═══ DATA FOR THIS EXERCISE
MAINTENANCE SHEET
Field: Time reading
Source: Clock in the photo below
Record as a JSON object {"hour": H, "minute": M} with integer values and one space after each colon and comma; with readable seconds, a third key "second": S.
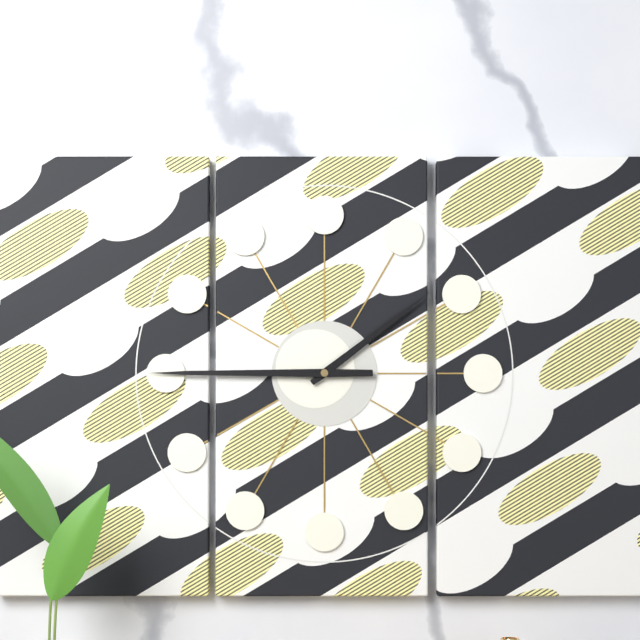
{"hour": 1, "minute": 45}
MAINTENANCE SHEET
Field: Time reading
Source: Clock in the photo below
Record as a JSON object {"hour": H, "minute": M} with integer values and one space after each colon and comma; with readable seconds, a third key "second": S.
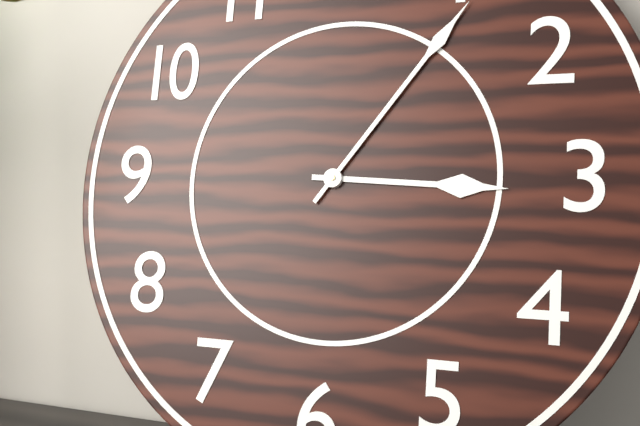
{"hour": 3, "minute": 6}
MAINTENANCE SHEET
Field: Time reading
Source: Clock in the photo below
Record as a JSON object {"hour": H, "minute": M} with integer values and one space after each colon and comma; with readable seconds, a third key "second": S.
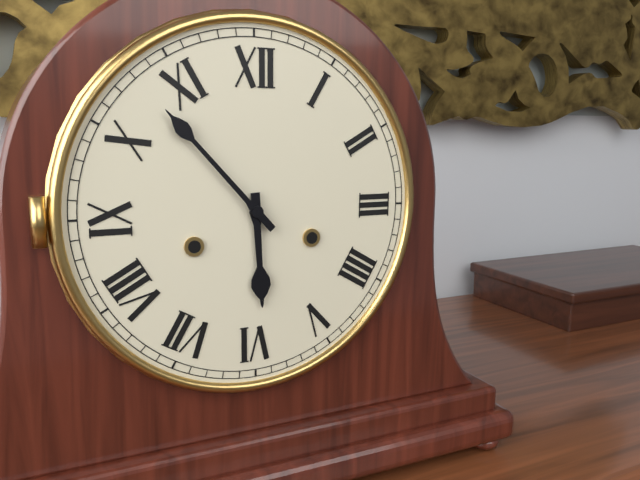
══════
> [TASK] Copy out every line of the rows above word for word, leaving out the pictures.

> [OUTPUT FOR THIS TASK]
MAINTENANCE SHEET
Field: Time reading
Source: Clock in the photo below
Record as a JSON object {"hour": H, "minute": M} with integer values and one space after each colon and comma; with readable seconds, a third key "second": S.
{"hour": 1, "minute": 45}
MAINTENANCE SHEET
Field: Time reading
Source: Clock in the photo below
Record as a JSON object {"hour": H, "minute": M} with integer values and one space after each colon and comma; with readable seconds, a third key "second": S.
{"hour": 3, "minute": 6}
MAINTENANCE SHEET
Field: Time reading
Source: Clock in the photo below
Record as a JSON object {"hour": H, "minute": M} with integer values and one space after each colon and comma; with readable seconds, a third key "second": S.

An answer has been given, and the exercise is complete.